Methods: Spatio-temporal variability of brain oscillations (indexed by short-term EEG spectral patterns (SPs)) was assessed by the probability-classification analysis of SPs. As a result, multi-dimensional SP-vector for each analysis EEG epoch was obtained.
Results: It was demonstrated that interictal EEG was characterized (a) by a significant decrease of spatio-temporal variability of brain oscillations, (b) by longer periods of temporal stabilization for operational modules which comprise larger number of cortical areas, and (c) by significantly more intermittent recurrence when compared with EEG of control subjects. Generally it was shown that EEG channels display different states of coordination independently on their correlation and coherence using brain oscillations at multiple frequencies.
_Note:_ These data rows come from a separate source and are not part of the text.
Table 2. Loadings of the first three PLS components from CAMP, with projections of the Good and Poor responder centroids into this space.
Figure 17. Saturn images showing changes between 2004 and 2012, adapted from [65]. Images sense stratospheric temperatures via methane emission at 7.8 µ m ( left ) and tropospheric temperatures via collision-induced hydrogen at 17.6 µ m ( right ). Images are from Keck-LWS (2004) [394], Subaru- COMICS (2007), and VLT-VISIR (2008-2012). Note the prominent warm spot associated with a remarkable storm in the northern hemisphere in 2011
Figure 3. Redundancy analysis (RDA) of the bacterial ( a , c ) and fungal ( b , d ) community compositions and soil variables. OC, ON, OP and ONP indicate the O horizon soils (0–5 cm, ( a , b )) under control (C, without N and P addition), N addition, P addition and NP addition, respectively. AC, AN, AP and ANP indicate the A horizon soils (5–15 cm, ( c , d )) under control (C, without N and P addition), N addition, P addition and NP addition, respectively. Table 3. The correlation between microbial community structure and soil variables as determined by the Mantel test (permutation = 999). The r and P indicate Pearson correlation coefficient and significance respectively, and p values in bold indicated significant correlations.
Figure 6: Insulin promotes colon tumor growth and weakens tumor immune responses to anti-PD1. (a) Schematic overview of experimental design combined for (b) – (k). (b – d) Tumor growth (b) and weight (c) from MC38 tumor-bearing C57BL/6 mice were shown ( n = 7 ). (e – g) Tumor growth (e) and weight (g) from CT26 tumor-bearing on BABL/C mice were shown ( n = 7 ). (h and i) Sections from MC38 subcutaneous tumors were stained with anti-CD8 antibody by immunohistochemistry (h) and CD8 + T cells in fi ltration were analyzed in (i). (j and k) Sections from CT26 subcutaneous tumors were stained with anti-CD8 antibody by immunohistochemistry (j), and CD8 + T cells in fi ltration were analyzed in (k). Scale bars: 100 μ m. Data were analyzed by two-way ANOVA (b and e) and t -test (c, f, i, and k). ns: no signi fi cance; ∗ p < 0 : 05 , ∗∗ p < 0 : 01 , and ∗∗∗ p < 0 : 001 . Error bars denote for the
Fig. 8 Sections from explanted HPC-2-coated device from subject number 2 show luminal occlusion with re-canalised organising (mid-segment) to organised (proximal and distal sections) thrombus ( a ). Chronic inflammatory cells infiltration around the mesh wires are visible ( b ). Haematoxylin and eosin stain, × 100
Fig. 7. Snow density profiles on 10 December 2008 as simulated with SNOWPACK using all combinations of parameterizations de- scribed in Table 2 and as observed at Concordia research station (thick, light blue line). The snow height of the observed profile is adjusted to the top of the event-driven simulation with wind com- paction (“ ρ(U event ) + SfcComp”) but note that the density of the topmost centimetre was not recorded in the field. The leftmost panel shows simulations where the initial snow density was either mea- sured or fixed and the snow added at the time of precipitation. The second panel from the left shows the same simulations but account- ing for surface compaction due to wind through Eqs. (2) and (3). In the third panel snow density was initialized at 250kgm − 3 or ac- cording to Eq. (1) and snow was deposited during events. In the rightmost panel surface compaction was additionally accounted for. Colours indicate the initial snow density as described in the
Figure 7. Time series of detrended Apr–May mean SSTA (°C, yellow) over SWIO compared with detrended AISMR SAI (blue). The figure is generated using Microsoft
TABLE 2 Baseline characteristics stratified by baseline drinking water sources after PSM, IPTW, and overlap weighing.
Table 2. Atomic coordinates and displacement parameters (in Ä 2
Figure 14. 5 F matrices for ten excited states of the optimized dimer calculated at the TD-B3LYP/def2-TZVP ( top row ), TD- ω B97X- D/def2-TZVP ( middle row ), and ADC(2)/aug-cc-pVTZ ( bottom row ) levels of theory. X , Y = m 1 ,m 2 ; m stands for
Conclusions: Results of this study suggested that EEG correlate of chronic epileptogenesis in the brain is a particular metastable state of biopotential field, which can be estimated by SP-vector. The fact that all results were significantly different from surrogate EEGs reflects a nonoccasional and thus, most likely, an adaptive nature of spatio-temporal reorganization in interictal EEG.
Significance: Parameters of spatio-temporal organization of interictal EEG without the signs of epileptiform activity can be considered as additional information in premorbid diagnostics of status epilepticus, and may also provide insights into basic laws that govern brain oscillations in general.